三重r778は,尾鷲市の3桁県道で尾鷲湾に沿って市街と九鬼町をつなぐ.とりわけ行野浦と九鬼間は,八鬼山を迂回して海沿いの絶壁を縫うように道が走っている.いわゆる険道だが,尾鷲ヒノキと海の眺望がすばらしいルートでもある.
この道については何度か記事にしてきたが,改めてこのルートの良さを紹介しようと思う.道中,随所で尾鷲湾を一望することができる.そして,尾鷲湾の南側に位置する桃頭島(とがしま)が常に視界のうちにあるのが印象的だ.
尾鷲ヒノキの間からは紀伊半島の雄大なリアス式海岸を一望することができる.須賀利の岬や佐波留島も手に取るように見える.海のすぐ近くでこれほど高い場所から熊野灘を眺望できる貴重なスポットだと思う.
果てしなく続く熊野灘と空の境界があいまいで,青一色の世界に今にも動き出しそうな桃頭島の緑が存在感を主張している.この景色に見とれていると何だかとても不思議な気持ちになって,こわばっていた肩の力がすとんと抜けていくような気がする.

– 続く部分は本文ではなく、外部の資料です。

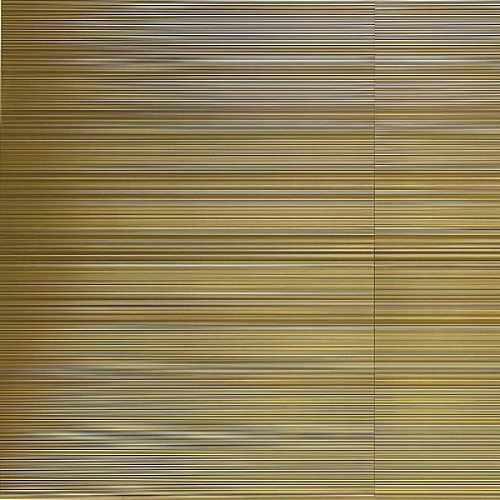
Identify the location of lighting highlights. The width and height of the screenshot is (500, 500). tap(403, 60), tap(296, 60), tap(234, 23).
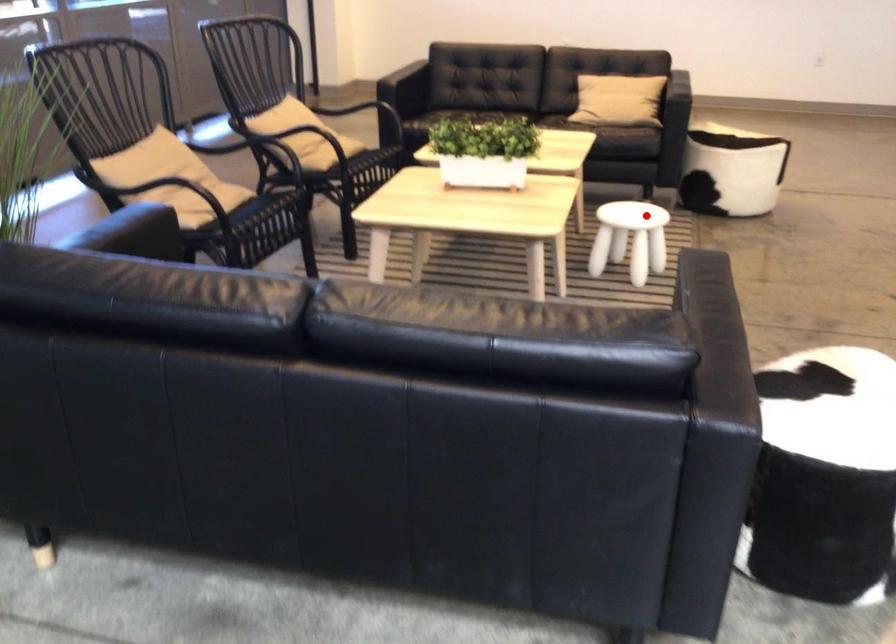
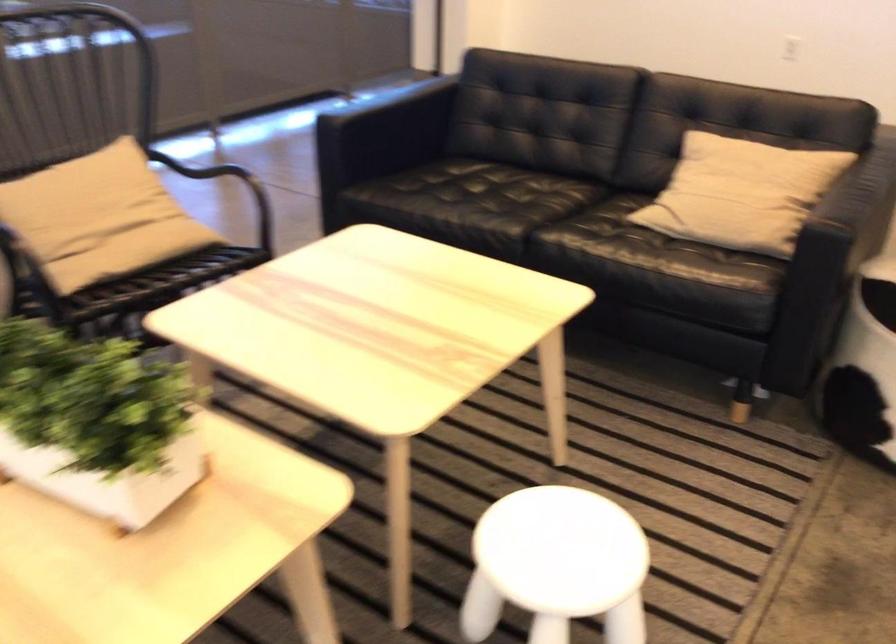
Question: I am providing you with two images of the same scene from different viewpoints. A red point is shown in image1. For the corresponding object point in image2, is it positioned nearer or farther from the camera?

Choices:
 (A) Nearer
 (B) Farther

Answer: (A)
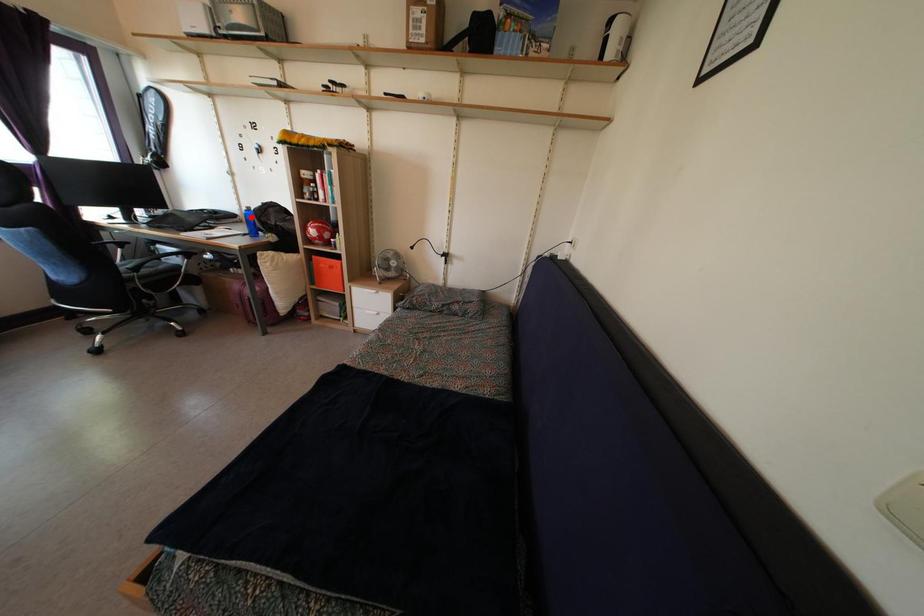
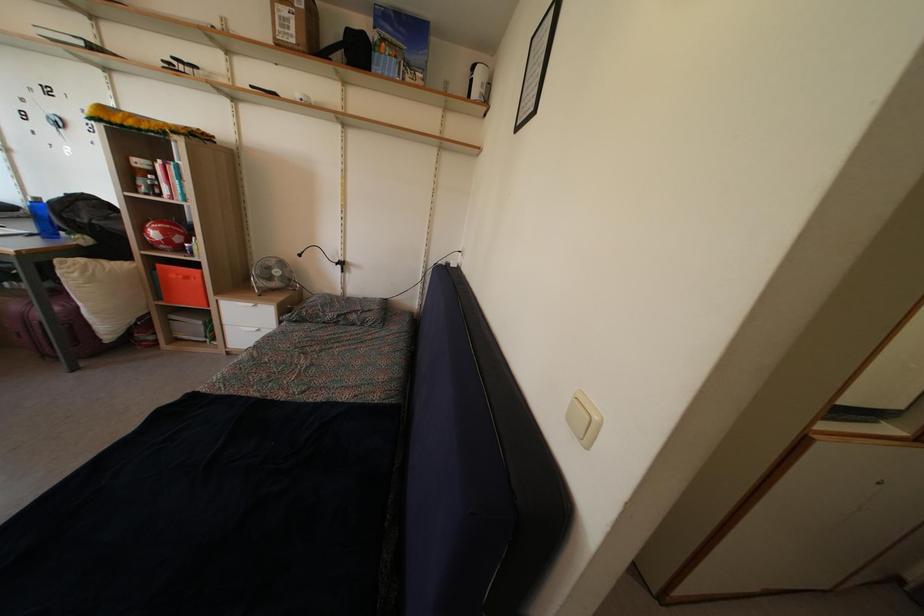
Question: I am providing you with two images of the same scene from different viewpoints. Given a red point in image1, look at the same physical point in image2. Is it:

Choices:
 (A) Closer to the viewpoint
 (B) Farther from the viewpoint

Answer: (B)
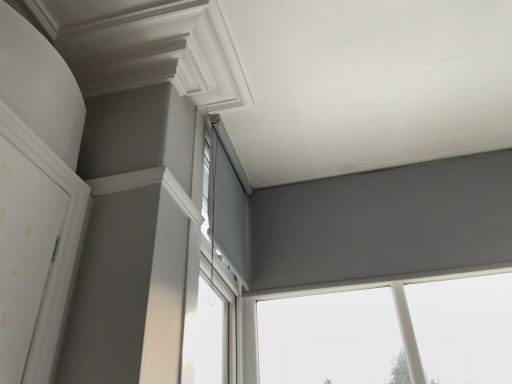
Question: From a real-world perspective, is white plastic window at upper center, acting as the first window starting from the left, positioned above or below matte gray roller blind at center, acting as the 2th window starting from the right?

Choices:
 (A) above
 (B) below

Answer: (B)

Question: Based on their positions, is white plastic window at upper center, acting as the first window starting from the left, located to the left or right of matte gray roller blind at center, the second window from the left?

Choices:
 (A) left
 (B) right

Answer: (A)

Question: Which object is positioned farthest from the matte gray roller blind at center, acting as the 2th window starting from the right?

Choices:
 (A) matte gray window at upper center, placed as the first window when sorted from right to left
 (B) white plastic window at upper center, acting as the first window starting from the left

Answer: (A)

Question: Which object is the closest to the matte gray roller blind at center, the second window from the left?

Choices:
 (A) white plastic window at upper center, acting as the first window starting from the left
 (B) matte gray window at upper center, placed as the first window when sorted from right to left

Answer: (A)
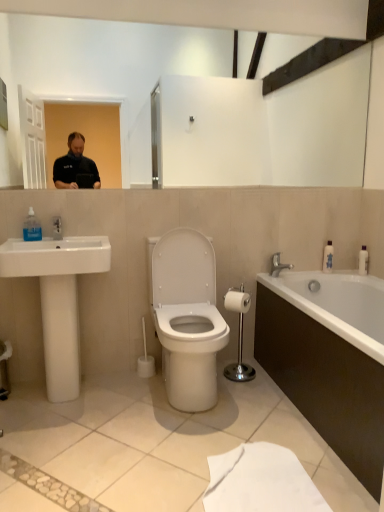
Image resolution: width=384 pixels, height=512 pixels. Find the location of `white glossy bathtub at lower right`. white glossy bathtub at lower right is located at coordinates (328, 362).

Image resolution: width=384 pixels, height=512 pixels. What do you see at coordinates (363, 260) in the screenshot? I see `white plastic bottle at right, the 2th toiletry in the left-to-right sequence` at bounding box center [363, 260].

How much space does white plastic bottle at right, arranged as the 1th toiletry when viewed from the right, occupy vertically?

white plastic bottle at right, arranged as the 1th toiletry when viewed from the right, is 7.76 inches tall.

This screenshot has height=512, width=384. I want to click on silver metallic faucet at right, so click(x=278, y=265).

Describe the element at coordinates (328, 257) in the screenshot. I see `white glossy bottle at right, the 1th toiletry in the left-to-right sequence` at that location.

This screenshot has height=512, width=384. I want to click on chrome metallic toilet paper holder at center, so click(238, 334).

Considering the relative sizes of white glossy bottle at right, the 1th toiletry in the left-to-right sequence, and white matte toilet paper at center-right in the image provided, is white glossy bottle at right, the 1th toiletry in the left-to-right sequence, wider than white matte toilet paper at center-right?

No, white glossy bottle at right, the 1th toiletry in the left-to-right sequence, is not wider than white matte toilet paper at center-right.

From a real-world perspective, is white glossy bottle at right, the 1th toiletry in the left-to-right sequence, below white matte toilet paper at center-right?

No.

Is silver metallic faucet at right facing away from white glossy bathtub at lower right?

No, silver metallic faucet at right's orientation is not away from white glossy bathtub at lower right.

Where is `tap behind the white glossy bathtub at lower right`? The image size is (384, 512). tap behind the white glossy bathtub at lower right is located at coordinates (x=278, y=265).

Is silver metallic faucet at right smaller than white glossy bathtub at lower right?

Correct, silver metallic faucet at right occupies less space than white glossy bathtub at lower right.

Is white matte toilet paper at center-right surrounded by white plastic toilet brush at center?

No, white matte toilet paper at center-right is not a part of white plastic toilet brush at center.

Considering the positions of points (143, 376) and (245, 294), is point (143, 376) closer to camera compared to point (245, 294)?

Yes, it is.

Could you tell me if white plastic toilet brush at center is turned towards white matte toilet paper at center-right?

No, white plastic toilet brush at center is not turned towards white matte toilet paper at center-right.

From a real-world perspective, is white plastic toilet brush at center over white matte toilet paper at center-right?

No.

Considering the relative positions of transparent plastic soap dispenser at left and white glossy bottle at right, arranged as the 2th toiletry when viewed from the right, in the image provided, is transparent plastic soap dispenser at left behind white glossy bottle at right, arranged as the 2th toiletry when viewed from the right,?

That is False.

In terms of size, does transparent plastic soap dispenser at left appear bigger or smaller than white glossy bottle at right, the 1th toiletry in the left-to-right sequence?

Considering their sizes, transparent plastic soap dispenser at left takes up more space than white glossy bottle at right, the 1th toiletry in the left-to-right sequence.

Looking at this image, is transparent plastic soap dispenser at left situated inside white glossy bottle at right, the 1th toiletry in the left-to-right sequence, or outside?

transparent plastic soap dispenser at left is located beyond the bounds of white glossy bottle at right, the 1th toiletry in the left-to-right sequence.

Find the location of a particular element. The image size is (384, 512). toiletry located below the white glossy bottle at right, arranged as the 2th toiletry when viewed from the right (from the image's perspective) is located at coordinates (363, 260).

Consider the image. From a real-world perspective, is white glossy bottle at right, the 1th toiletry in the left-to-right sequence, physically below white plastic bottle at right, the 2th toiletry in the left-to-right sequence?

No, from a real-world perspective, white glossy bottle at right, the 1th toiletry in the left-to-right sequence, is not under white plastic bottle at right, the 2th toiletry in the left-to-right sequence.

Between transparent plastic soap dispenser at left and white plastic toilet brush at center, which one appears on the right side from the viewer's perspective?

Positioned to the right is white plastic toilet brush at center.

Is transparent plastic soap dispenser at left oriented towards white plastic toilet brush at center?

No, transparent plastic soap dispenser at left is not facing towards white plastic toilet brush at center.

Is transparent plastic soap dispenser at left inside the boundaries of white plastic toilet brush at center, or outside?

transparent plastic soap dispenser at left exists outside the volume of white plastic toilet brush at center.

Locate an element on the screen. The height and width of the screenshot is (512, 384). soap dispenser above the white plastic toilet brush at center (from the image's perspective) is located at coordinates (32, 227).

Can you tell me how much white glossy bottle at right, the 1th toiletry in the left-to-right sequence, and white ceramic sink at left differ in facing direction?

Answer: There is a 0.0658-degree angle between the facing directions of white glossy bottle at right, the 1th toiletry in the left-to-right sequence, and white ceramic sink at left.

Does white glossy bottle at right, arranged as the 2th toiletry when viewed from the right, have a lesser height compared to white ceramic sink at left?

Yes, white glossy bottle at right, arranged as the 2th toiletry when viewed from the right, is shorter than white ceramic sink at left.

From the image's perspective, which is above, white glossy bottle at right, arranged as the 2th toiletry when viewed from the right, or white ceramic sink at left?

white glossy bottle at right, arranged as the 2th toiletry when viewed from the right, is shown above in the image.

Is white glossy bottle at right, arranged as the 2th toiletry when viewed from the right, directly adjacent to white ceramic sink at left?

No, white glossy bottle at right, arranged as the 2th toiletry when viewed from the right, is not next to white ceramic sink at left.

You are a GUI agent. You are given a task and a screenshot of the screen. Output one action in this format:
    pyautogui.click(x=<x>, y=<y>)
    Task: Click on the 1st toiletry to the right when counting from the white matte toilet paper at center-right
    This screenshot has width=384, height=512.
    Given the screenshot: What is the action you would take?
    pyautogui.click(x=328, y=257)

Locate an element on the screen. The width and height of the screenshot is (384, 512). tap located above the white glossy bathtub at lower right (from a real-world perspective) is located at coordinates (278, 265).

Considering their positions, is white plastic toilet brush at center positioned closer to white matte toilet paper at center-right than white glossy bathtub at lower right?

white glossy bathtub at lower right is positioned closer to the anchor white matte toilet paper at center-right.

Estimate the real-world distances between objects in this image. Which object is closer to white matte toilet paper at center-right, white glossy bathtub at lower right or white plastic bottle at right, arranged as the 1th toiletry when viewed from the right?

white glossy bathtub at lower right.

When comparing their distances from white plastic toilet brush at center, does white matte toilet paper at center-right or chrome metallic toilet paper holder at center seem further?

The object further to white plastic toilet brush at center is white matte toilet paper at center-right.

Considering their positions, is white matte toilet paper at center-right positioned further to white glossy bottle at right, the 1th toiletry in the left-to-right sequence, than silver metallic faucet at right?

Based on the image, white matte toilet paper at center-right appears to be further to white glossy bottle at right, the 1th toiletry in the left-to-right sequence.

Looking at the image, which one is located further to chrome metallic toilet paper holder at center, white glossy bottle at right, the 1th toiletry in the left-to-right sequence, or white ceramic sink at left?

white ceramic sink at left lies further to chrome metallic toilet paper holder at center than the other object.

Estimate the real-world distances between objects in this image. Which object is closer to white glossy bathtub at lower right, white ceramic sink at left or silver metallic faucet at right?

The object closer to white glossy bathtub at lower right is silver metallic faucet at right.

Based on their spatial positions, is white plastic bottle at right, the 2th toiletry in the left-to-right sequence, or chrome metallic toilet paper holder at center closer to white plastic toilet brush at center?

chrome metallic toilet paper holder at center is positioned closer to the anchor white plastic toilet brush at center.

Which object lies further to the anchor point white plastic toilet brush at center, chrome metallic toilet paper holder at center or white glossy bottle at right, the 1th toiletry in the left-to-right sequence?

white glossy bottle at right, the 1th toiletry in the left-to-right sequence.

At what (x,y) coordinates should I click in order to perform the action: click on bathtub located between white plastic toilet brush at center and white plastic bottle at right, the 2th toiletry in the left-to-right sequence, in the left-right direction. Please return your answer as a coordinate pair (x, y). This screenshot has height=512, width=384. Looking at the image, I should click on (328, 362).

In order to click on brush between white glossy bathtub at lower right and silver metallic faucet at right along the z-axis in this screenshot , I will do `click(145, 359)`.

Identify the location of tap between transparent plastic soap dispenser at left and white plastic bottle at right, the 2th toiletry in the left-to-right sequence, in the horizontal direction. This screenshot has height=512, width=384. (278, 265).

The width and height of the screenshot is (384, 512). In order to click on toilet paper between white ceramic sink at left and silver metallic faucet at right in this screenshot , I will do `click(237, 301)`.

これほどまでに素晴らしい道なのに,ここで自動車やオートバイにすれ違うことは全くない.それもそのはずで,尾鷲から九鬼へは国道の八鬼山トンネルを使えば,数分で済んでしまう.わざわざこの道を走るのは,合理的なこの世の中では考えられないことかもしれない.
とは言え,この道は1992年に現国道の八鬼山トンネルが開通するまでは列記とした国道だったそうだ.その頃は離合などが大変で,のんびり景色など楽しんでいる余裕はなかっただろう.今はおかげさまで,好きなところにオートバイを停めることができる.尾鷲に来て晴れていたら,三重r778を走るのがいつの間にかルーティンになってしまった.